My, my, has this been a week of techno-struggle.

Just before Bellerophon was to be overworked by the results of the post-blackout linkfest (palpably demonstrating the value of getting there fustest with the mostest) I embarked on my occasional quixotic quest to retrofit an aging Mac (Athena, a 9500 with a G3 upgrade card, for the propeller-heads out there) into a dual-boot backup server, so that I can swap between Bel and the 9500 in the event of untimely misfortune.

Athena has long been outfitted with a suite of OS9 backup services – SIMS for email and the venerable QuidProQuo providing the web server – but as I’ve become further ensconced in the land of OS X, the setup has gotten less similar to what I run currently.

Step one was to finally acquire an absurdly large outboard firewire drive to – gasp – actually store backups.

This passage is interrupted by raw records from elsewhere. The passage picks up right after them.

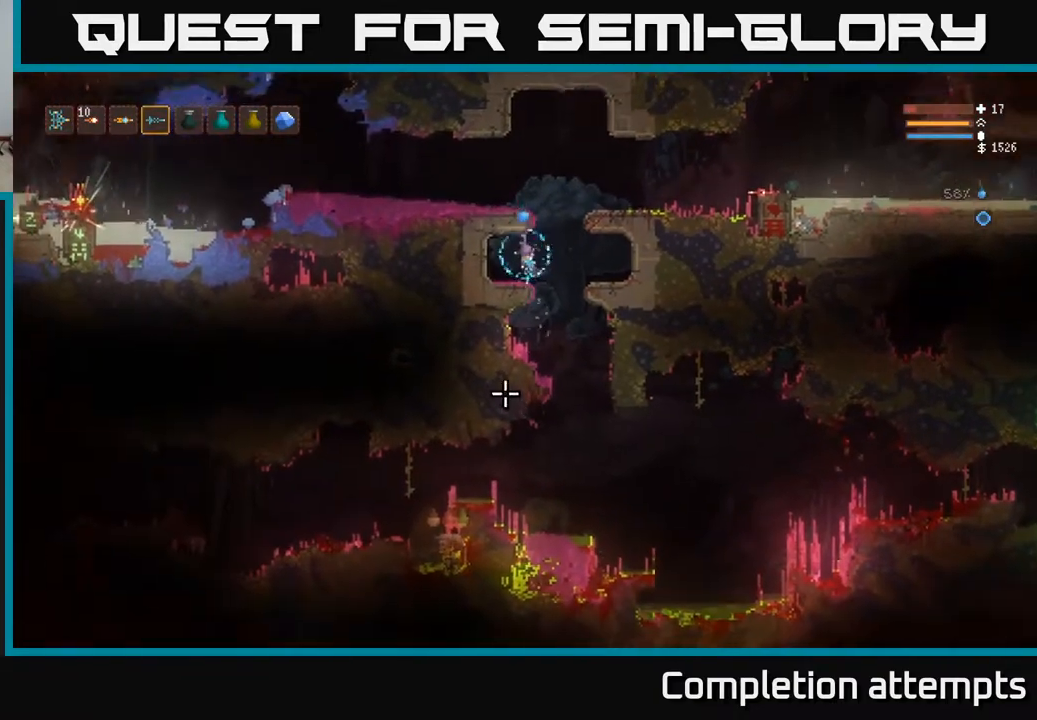
{"buttons": [], "left_stick": "right", "right_stick": "down", "events": [[117, "left_stick", "center"], [417, "left_stick", "right"]]}
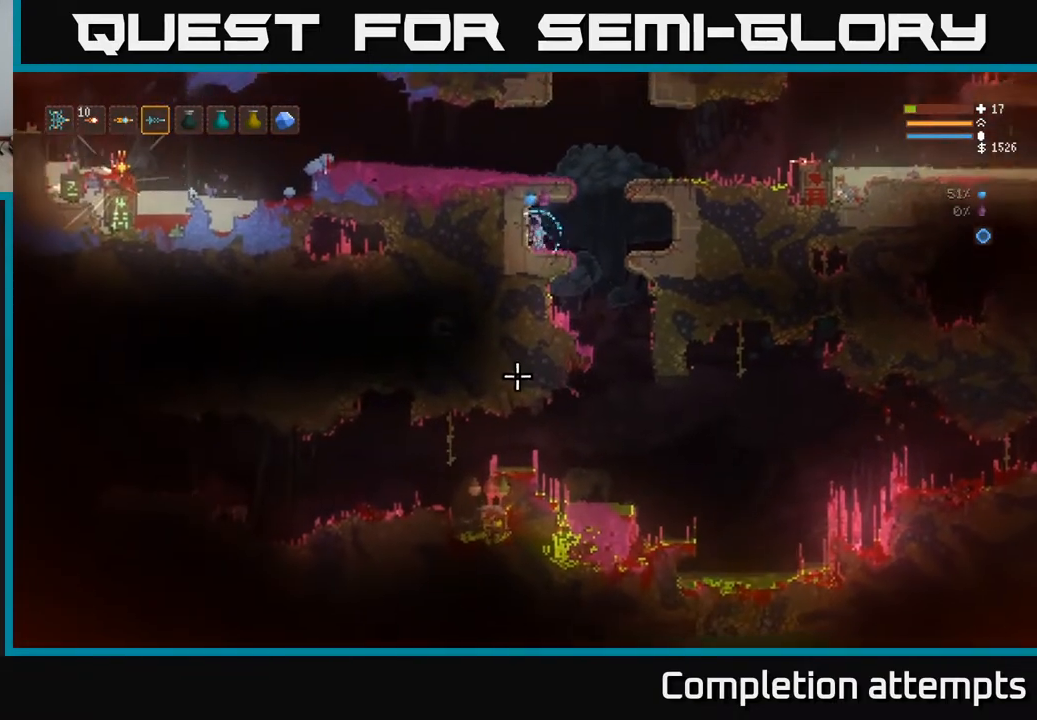
{"buttons": ["L2"], "left_stick": "left", "right_stick": "left", "events": [[183, "L2", "down"], [250, "right_stick", "down-left"], [383, "left_stick", "up"], [450, "left_stick", "left"], [467, "right_stick", "left"]]}
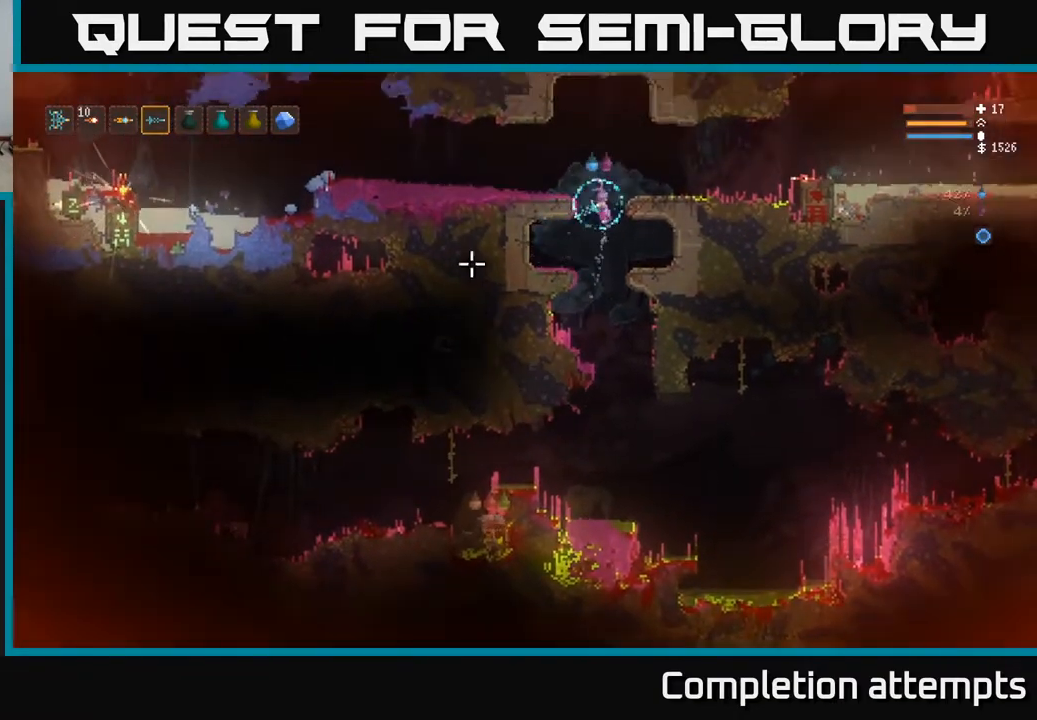
{"buttons": [], "left_stick": "left", "right_stick": "left", "events": [[167, "L2", "up"]]}
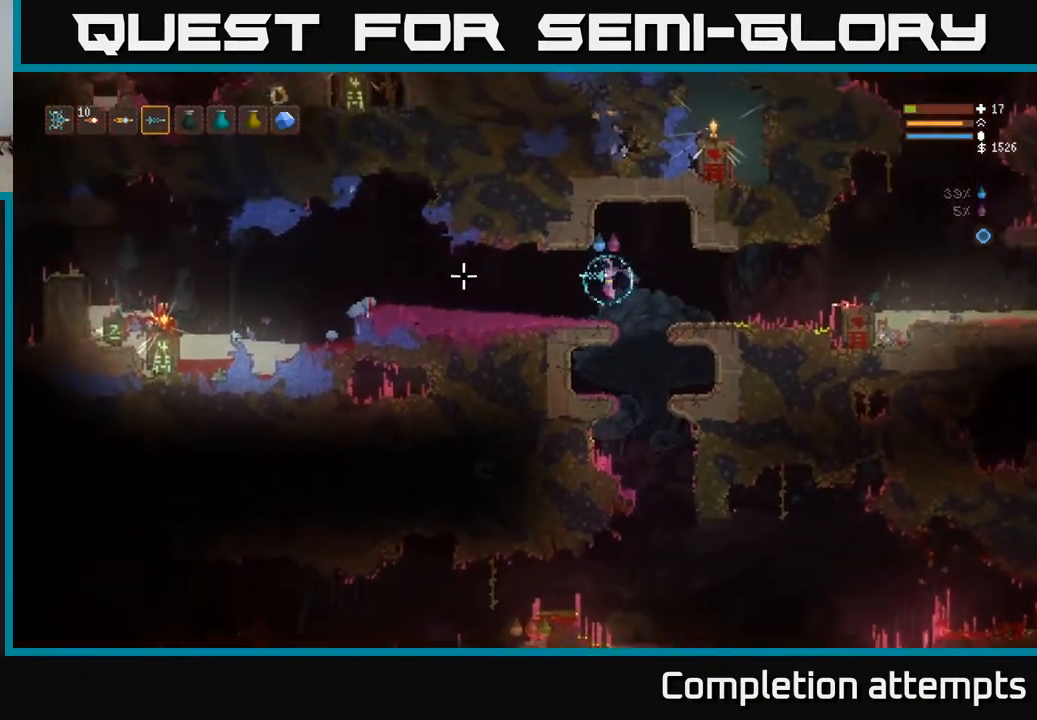
{"buttons": [], "left_stick": "left", "right_stick": "left", "events": []}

I ordered it this weekend, just as the blackout was ending.

As I watched the stats climb earlier this week, I figured booting Athena in case of a Bellerophon crash made sense. I began thinking about how to mirror Bellerophon to Athena, dug out an old jaz drive, and started tinkering. So it was a good thing that I’d been poking around thinking about how to do backups and so forth when the crash occurred.

A day later, and I have updated backups for Bellerophon and the traffic has subsided. But what’s this? Sobig.F floods the internet and I’m puzzling over my mailserver logs on both platforms to make sure I’m not actually contributing accidentally. Thankfully, both servers were secure but I sure did get a whole bunch of “message bounced” notes indicating that some hassled large-scale IT staff will pretty much not believe this.

So anyway, it’s been a heck of a week, the giant backup drive has arrived, and – yes – I have been able to boot the 9500 into OS X from the jaz, although not entirely to my satisfaction. The key tools have been charlessoft‘s BootCD, which enables a bootable OS X volume of under 2 gb; the indispensable Carbon Copy Cloner, from Mike Bombich (although not for working with BootCD, which requires special handling of its’ disc images; I had to dupe to the Jaz using “ditto -rsrcFork”); and the woefully supported but boy-am-I-glad-it’s-there XPostFacto from Ryan Stempel and available at OWC.

There are still significant sloggeries to be inflicted but I do see the light at then end of the tunnel, probably without automated failover but very possibly with autmated backups.